> _ФРАГМЕНТ ТЕКСТА_:
☆ ☆ ☆

В. 3. Радомысленский, бывший учеником К. С. Станиславского по Музыкальному театру, где он то ли учился у него, то ли с ним сотрудничал, безусловно, вправе называть школу-студию своим детищем. Организованная во время войны по инициативе Немировича-Данченко, о чем папа Веня любил рассказывать на общих собраниях, желая подчеркнуть тем самым прозорливость Немировича, его уверенность в исходе войны и заботу о будущем Художественного театра, - словом, школа-студия была вручена молодому тогда Радомысленскому.
В. 3. Радомысленский, ВеЗе, папа Веня, "Веня - старая лиса", руководил вузом при МХАТе в самые разные времена. За тридцать с лишним лет, что он возглавлял студию, сменилось не одно руководство театром, а он - оставался.
Когда на первом курсе на занятиях по русской литературе у В. Крестовой я стал спорить и доказывать, что Достоевский не "мракобес", а великий писатель, стоящий в одном ряду с Толстым и Чеховым, она вынуждена была подать на меня докладную. Шел 1952 год, я в присутствии курса противоречил официальной точке зрения, и Крестова решила себя обезопасить. Назревал крупный скандал. Но папа Веня блокировал его, приняв соломоново решение: устроить комсомольское собрание курса и не выносить сор из избы. Все обошлось. Я отделался легким испугом и выговором за поведение…
Вообще "петербургские" замашки мне еще долго мешали жить. К восемнадцати годам, что я прожил до переезда в Москву, в голове у меня накопилось всякое разное, противоречивое, в чем мне тогда трудно было разобраться. Да и теперь нелегко.
Отец мой, Михаил Эммануилович Козаков, родился в конце прошлого столетия в еврейской семье в Дубнах под Полтавой. Судя по тому, что фамилия дореволюционного деда была Козаков, он был выкрест. Может быть, первоначально она звучала "Хозак", потом "Козак" и при крещении Козаков? Я мало знал о прошлом отца, а он не утруждал меня рассказами, ссылаясь на то, что детство свое описал в романе "Девять точек". На мой взгляд, в своих повестях 20-х годов "Абрам Нашатырь", "Попугаево счастье", "Человек, падающий ниц", "Повесть о карлике Максе" и других, которые теперь не переиздаются, он такой, каким был, - умный, бесконечно добрый, искренний человек и хороший писатель.

☆ ☆ ☆

> _ПРЕДОСТАВЛЕННЫЕ СВЕДЕНИЯ_:
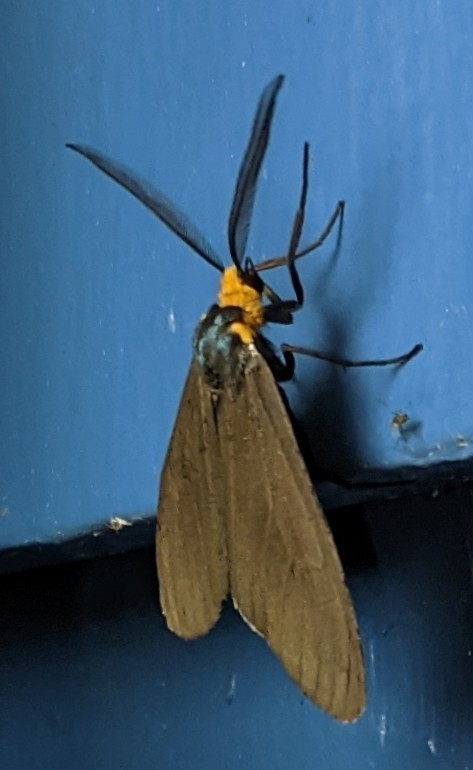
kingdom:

☆ ☆ ☆

> _ЧТО ТРЕБУЕТСЯ_:
По фрагменту текста объясните в одном–трех предложениях, почему Крестова подала докладную на рассказчика. Отвечайте только по фрагменту текста, не обращаясь к перечню.

> _ПИСЬМЕННЫЙ ОТВЕТ_:
Шел 1952 год, и рассказчик при всем курсе противоречил официальной точке зрения: он доказывал, что Достоевский не «мракобес», а великий писатель. Подав докладную, Крестова решила себя обезопасить.